With real-world databases, merging is not as easy as we should learn in classes. For my MD thesis, I’m working on heterogeneous databases, and I’m facing this problem.

Problem

I have two databases I have to merge:

Database 1

The first database is coming from a prospective study, manually filled. I already did some data management and error checking, but there must always be errors. Now the first columns of this database should be as this :

First name Last name Date of Birth Gender Date of entry (other data)
Johne Down 1978-09-02 M 2004-01-05
Maria Gonzales 1988-01-16 F 2004-06-23

Notice I have altered the first name of John and the date of birth of Maria.

Database 2

The second database is coming from the DRG-based information system. This database is mostly reliable on the variables I will use to merge (first and last name, gender, date of birth and date of hospitalization). An imaginary example of this database should be:

First name Last name Date of Birth Gender Date of entry GHM (other data)
John Down 1978-09-02 M 2004-01-05 03C19
Maria Gonzales 1988-01-17 F 2004-06-23 03M06
Maria Gonzales 1988-01-17 F 2005-02-05 03M06

Merge

I have to merge these two databases. There is normally a match by hospitalization. This mean a patient may have several lines.

I can’t use an exact merge by these variable because I know there is some alteration. And I need to find a match for each observation of the first database (left merging).

I search a little bit, found one post about partial matching but nothing perfect for me.

A solution

I plan to do some partial matching using Levenshtein distance and the creation of a score of matching. All variables used for the merge will be treated as strings (including dates) because I consider the error come from the manual typing.

The lowest this score is, the closest to the perfect match it is. Then a score of 0 = perfect match.

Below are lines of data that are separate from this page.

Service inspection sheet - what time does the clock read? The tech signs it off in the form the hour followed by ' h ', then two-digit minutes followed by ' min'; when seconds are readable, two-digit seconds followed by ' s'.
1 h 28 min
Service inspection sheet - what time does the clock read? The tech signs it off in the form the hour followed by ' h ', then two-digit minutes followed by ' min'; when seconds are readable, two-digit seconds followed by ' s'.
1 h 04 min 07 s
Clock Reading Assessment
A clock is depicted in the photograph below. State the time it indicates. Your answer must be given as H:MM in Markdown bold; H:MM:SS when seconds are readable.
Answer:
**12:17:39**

The algorithm I will follow will be:

  1. Define the columns use for matching (first name, last name, date of birth, date of entry).
  2. Optionally, take a weight to each of these columns
  3. For each row of the Database 1
    1. For each row of Database 2
      1. For each selected column use for matching
        1. Calculate a Levenshtein distance from the corresponding column in Database 2.
        2. Multiply it by the weight (default value = 1). The greater the weight is, the less tolerant will be the score.
        3. Add it to the pair match score.
      2. Write the pair match score in a score table (see below)
    2. If there is a pair match score = 0 (perfect match), then this is the match. Add the label “perfect match”.
    3. Else if find the lowest match score.
      1. If the score is < to limit, then add to match table with the label “partial match” and the score.
      2. Else, if there is the first match is > to the limit write no match (
    4. Write the result in a match table (see below)

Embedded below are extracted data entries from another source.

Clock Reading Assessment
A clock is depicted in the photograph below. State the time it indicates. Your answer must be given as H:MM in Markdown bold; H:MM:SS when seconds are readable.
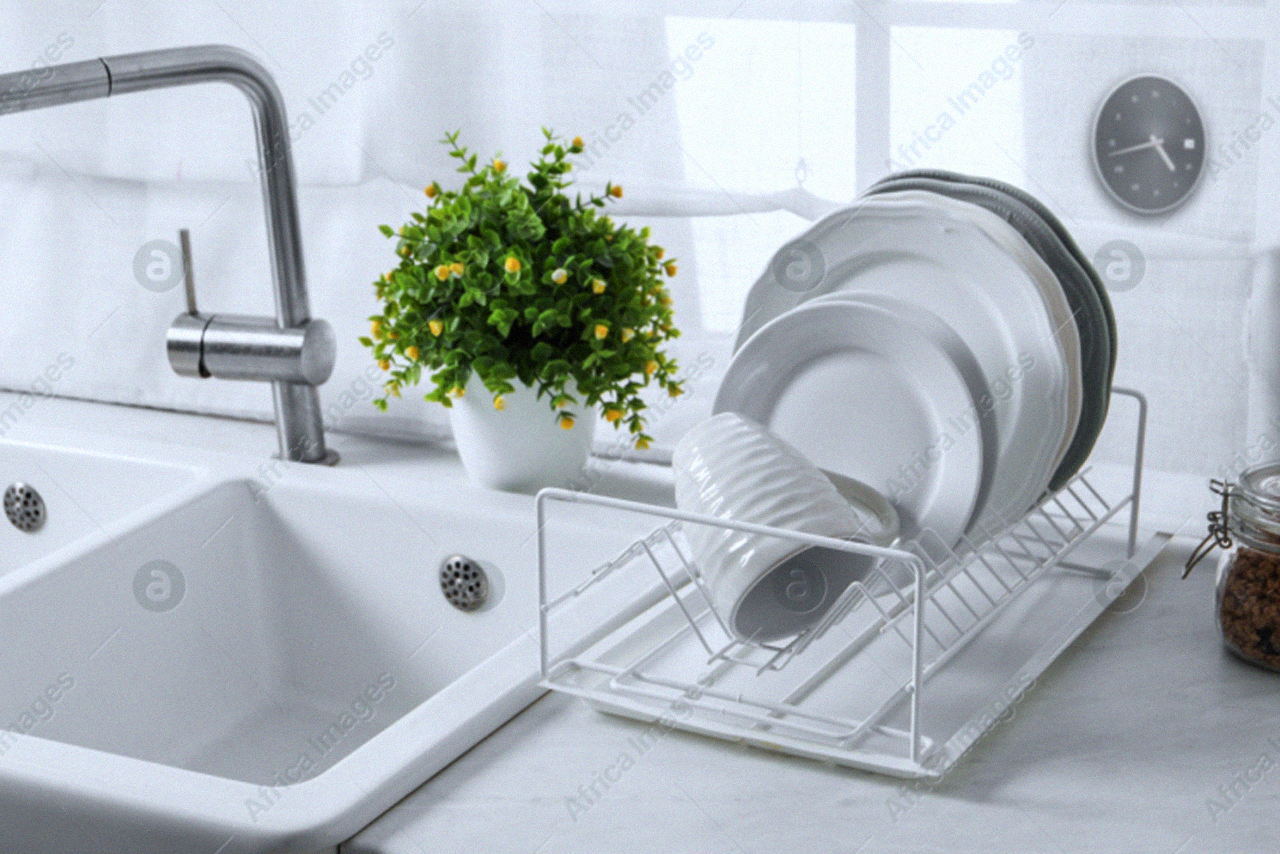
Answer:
**4:43**
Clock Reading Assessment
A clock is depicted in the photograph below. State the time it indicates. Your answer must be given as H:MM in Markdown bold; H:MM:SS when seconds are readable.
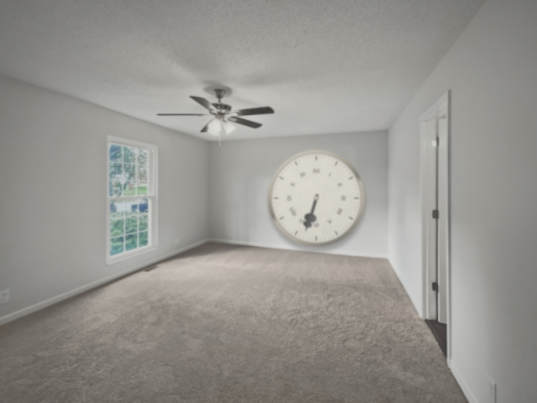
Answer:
**6:33**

Example of match scores table:

row_id_db1 row_id_db2 col1_score col2_score Total score
1 1 7 3 20
1 2 0 0 …. 0
1 3 4 9 18
2 1 2 0 2
2 2 1 0 1
2 3 4 6 12
3 1 8 3 20
3 2 6 6 …. 16
3 3 5 9 15

Example of id merge table

row_id_db1 row_id_db2 match_status match_score
1 2 “Perfect match” 0
2 1 “Partial match” 1
3 3 “Suspicious match” 16

Note on the solution

  • The algorithm is not optimized and cost a lot
  • I have to found something for the marital name, because someone with a totaly different last name should be the good one if it’s her marital name but will have a bad score. Then add a condition on marital name.

Conclusion

I will try to implement this solution in R these days. Nevertheless, I’m sure there is someone else who already think about this problem (because it’s very common) then I will also search for already existing solution.